Ausrasten im Sinne von irgendwo rumklettern, irgendwas kaputt machen oder anderweitig verrückt sein a la THE CHARIOT haben AND SO I WATCH YOU FROM AFAR dabei gar nicht nötig, THE CHARIOT und ihre wahnsinnigen Auftritte in allen Ehren. AND SO I WATCH YOU FROM AFAR wären dafür ja eh auch viel zu schüchtern und viel zu lieb. Die Bewegung ist selbstverständlich auf der Bühne gegeben, hier ist nichts statisch – nur liegen die Gesten eher im Kleinen. Und das passt schon so perfekt! Ach und: Gab’s auf einer Show einer fast rein instrumentalen Band jemals derartig viele „Woooohooo!“s und „Aiaiai!“s?
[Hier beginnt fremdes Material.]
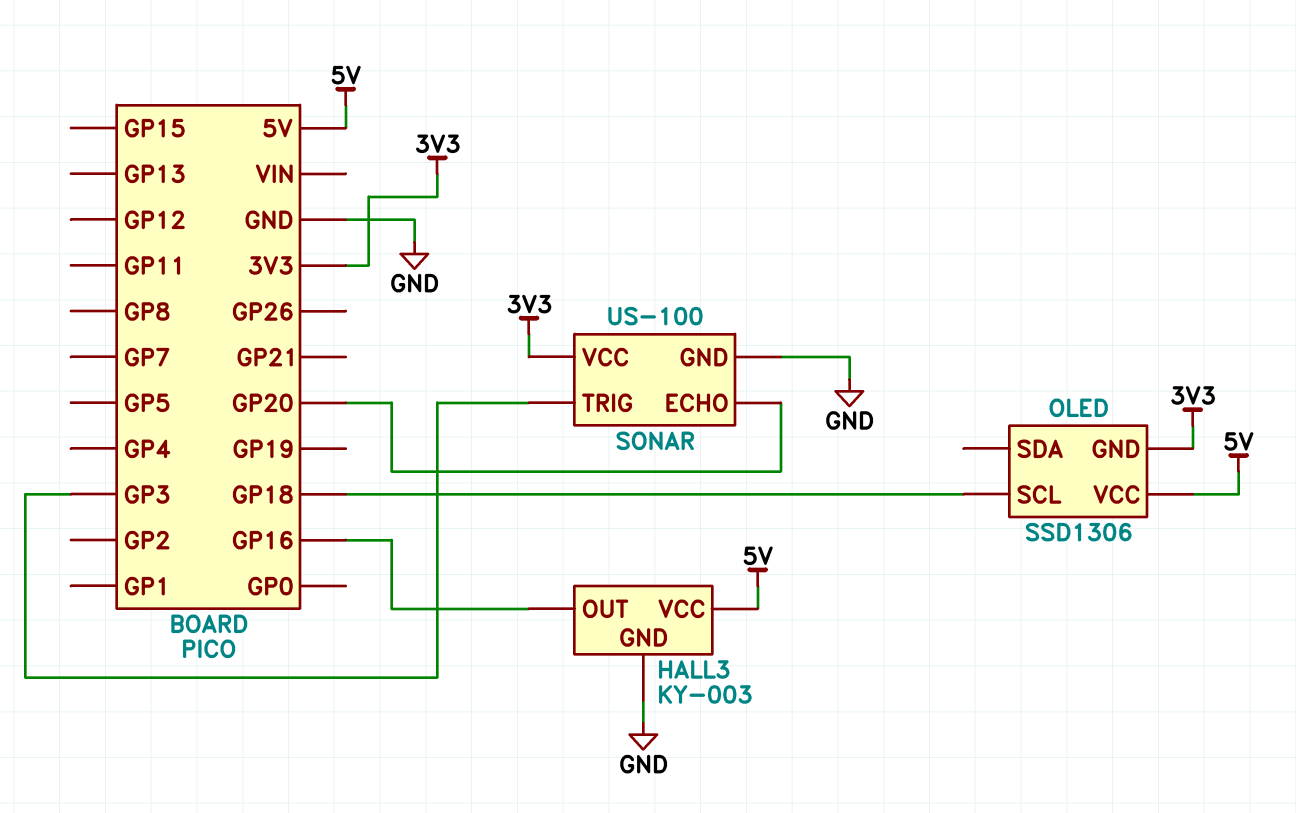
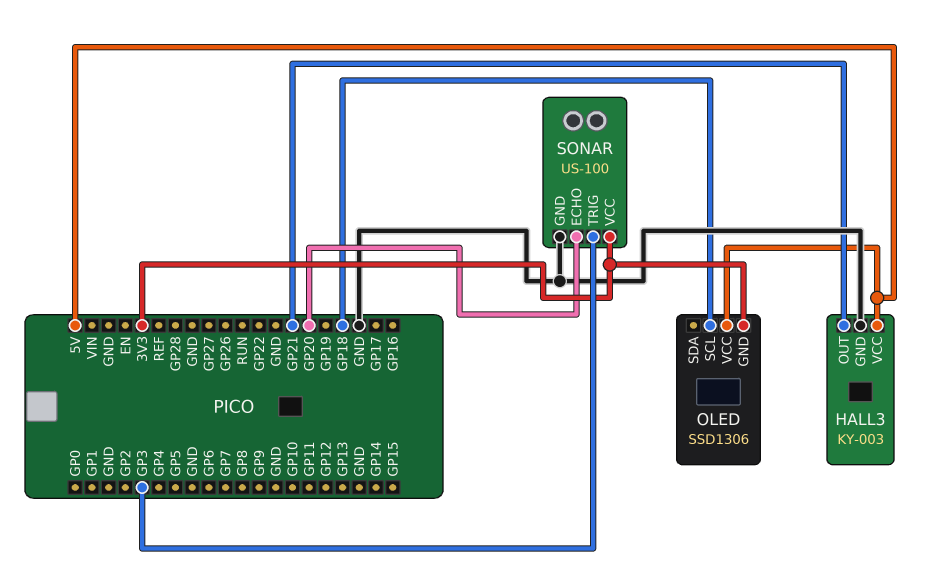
HALL3 pin OUT: GP16 -> GP21

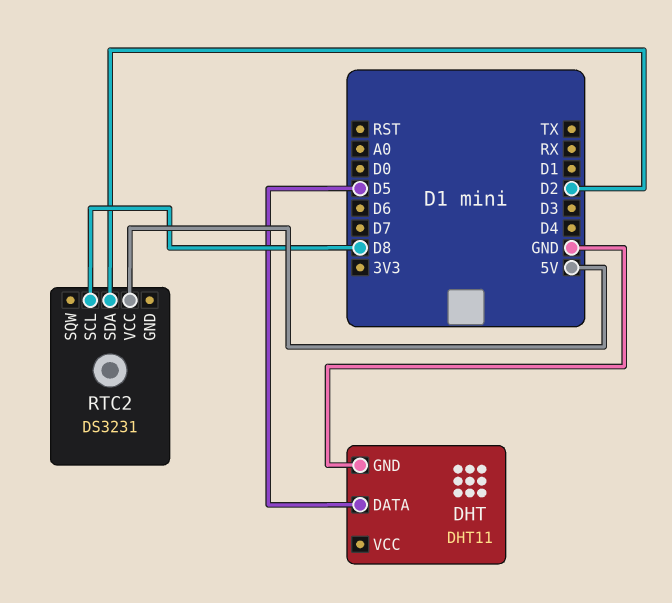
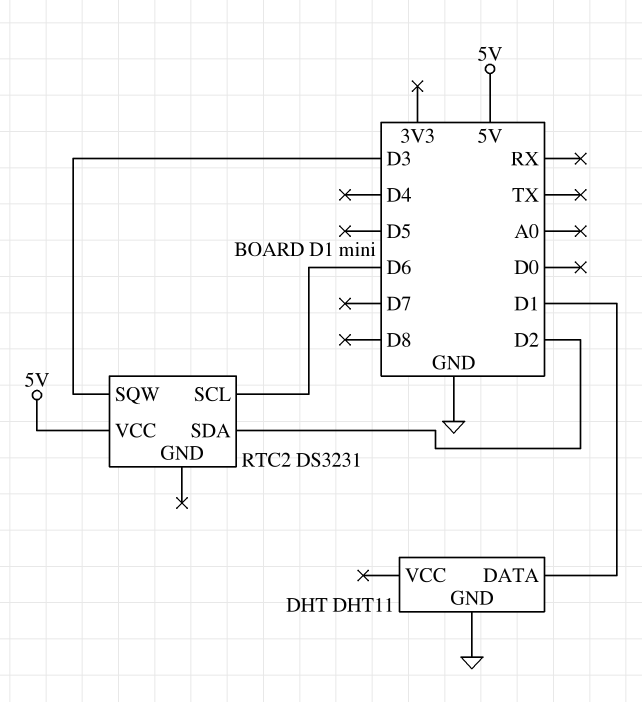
DHT pin DATA: D5 -> D1
RTC2 pin SCL: D8 -> D6
RTC2 pin SQW: none -> D3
Aber auch im vergleichsweise Stillen weiß die Band zu bewegen, und darin liegt wohl auch ihr Erfolgsrezept (wenn man denn von einem sprechen will): Der Spagat zwischen überrennender Energie und berührender Feinmotorik. „The Voiceless“ bot da natürlich somit einen mächtig aufwühlenden Abschluss nach so schweißtreibenden Stücken wie „Search:Party:Animal“ oder „Gang“, und irgendwie war alles – man kann es nicht anders formulieren – perfekt.

Gelobt wurde von der Band selbst übrigens der Support an diesen Abend in Form von ANTLERED MAN. Na gut, das machen Bands fast immer so, jeder lobt den anderen und alle glauben an eine (an diesem Abend tatsächlich gegebene) familiäre Stimmung in ihrem kleinen Club. Hier wirkte es aber zum einem glaubwürdig, weil stilistisch doch sowas wie eine Verwandtschaft nachweisbar ist und zum anderen im Vorfeld doch ne Menge geboten wurde. Weitaus noisiger ging es dabei zu, wobei vor allem der Sänger mit seiner quer auf einen Koffer gelegten Gitarre auffiel, wobei er diese bediente wie ein DJ seine Turntables und seinen Mixer. Gefühlte tausend Effekte, welche sich alle mit auf dem Koffer befanden, verband er mit Bewegungen die danach aussahen, als wäre er Chirurg und die Gitarre sein Patient (und ähnlich klang das auch, was in Noise-Breitengraden als Kompliment verstanden werden darf!). Ach und ja, einen Sänger haben sie, mit leicht hoher Stimme und eigenwilligen, aber sympathischen Auftreten. Drumherum: Eine überraschend wuchtige instrumentale Abteilung, die immer schön zwischen noisig-abgefahren und atmosphärisch-schön hin und her pendelte. Eine Vorband die es definitiv verdient hat, ein Review eines so tollen Abends zu schließen.